Seine Stimme klang bedrohlich und leise, gleichzeitig aber so weit entfernt als würde er gar nicht mit mir sprechen.
Er machte mir Angst.
Seine Worte machten mir Angst.
„Wer hat wen umgebracht?" flüsterte ich mit ängstlich bebender Stimme. Doch wieder ging er nicht auf meine Frage ein. Stattdessen hatte sich sein Gesicht nun zu einer verzweifelten Fratze verzogen und er starre panisch durch mich hindurch.
„Er hat sie getötet! Ermordet, umgelegt!"
Ein eisiger Schauer lief mir über den Rücken als er plötzlich seine Hand ausstreckte und mein Handgelenk packte um mich näher zu ziehen.
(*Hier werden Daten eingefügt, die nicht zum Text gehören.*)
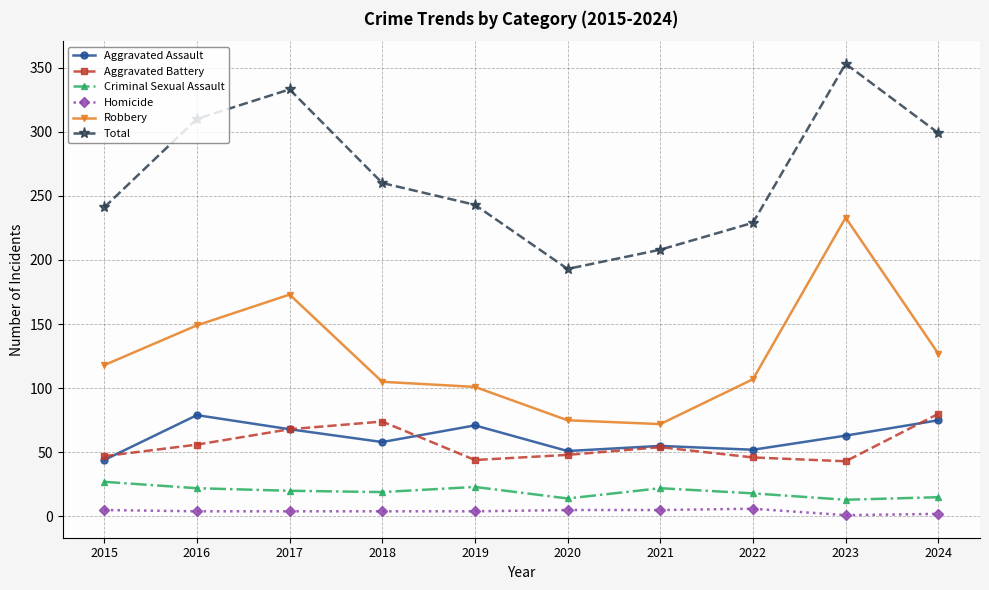

True or false: Robbery and Criminal Sexual Assault cross at least once.

False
Sein Atem strich heiß über mein Gesicht und roch nach Alkohol und Joints und mein Hals begann augenblicklich zu kratzen, doch seine nächsten Worte ließen mich alles andere vergessen.
„Ich war dabei als er meiner Schwester kaltblütig das Messer in den Bauch gejagt hat. Das Messer war von ihrem Blut getränkt! Ich habe alles gesehen. Er hat meiner kleinen Schwester das Leben genommen, einfach so. Vor meinen Augen. Und ich habe nichts getan..."
Ein irres Lachen entfloh seiner Kehle und er starrte mich erneut an.
„Irgendwo da draußen ist er. Er hat alles zerstört. Mein Leben, meine Mutter, meine Seele... und irgendwann werde ich ihn finden. Hörst du?"

Seine Fingernägel krallten sich in meine Haut und ich wimmerte vor Schmerzen auf, doch er ließ nicht locker.
„Ich werde ihn finden und das Gleiche mit ihm anstellen was er auch meiner Schwester angetan hat."
Endlich schaffte ich es mich von ihm loszureißen und stolperte keuchend ein paar Schritte zurück.
Dieser Mensch, der da vor mir am Boden saß, war nicht Taddl.
Dieser Mensch war ein Fremder.
Jedenfalls versuchte ich es mir einzureden.
Denn gerade eben hatte mir mein angeblich bester Freund eiskalt erzählt, dass er vorhatte jemanden umzubringen.

Mit zittrigen Beinen taumelte ich weiter zurück; ignorierte dabei den pochenden Schmerz oberhalb meiner Hand und die Verwirrung die sich in mir breitmacht.
Denn ich hatte Angst.
Blanke Panik vor dem Jungen den ich geglaubt hatte zu lieben.

Taddl saß einfach da, starrte durch mich hindurch und schien die Welt um sich herum nicht mehr mitzubekommen.
Doch ich konnte die Tränen sehen die seinen mit Hass getränkten Augen entflohen.
Endlich drehte ich mich um und rannte los. Weg von ihm. Weg von dieser Person. Einfach nur weg.
Wer war er wirklich? Konnte es sein, dass ich mich so in ihm getäuscht hatte?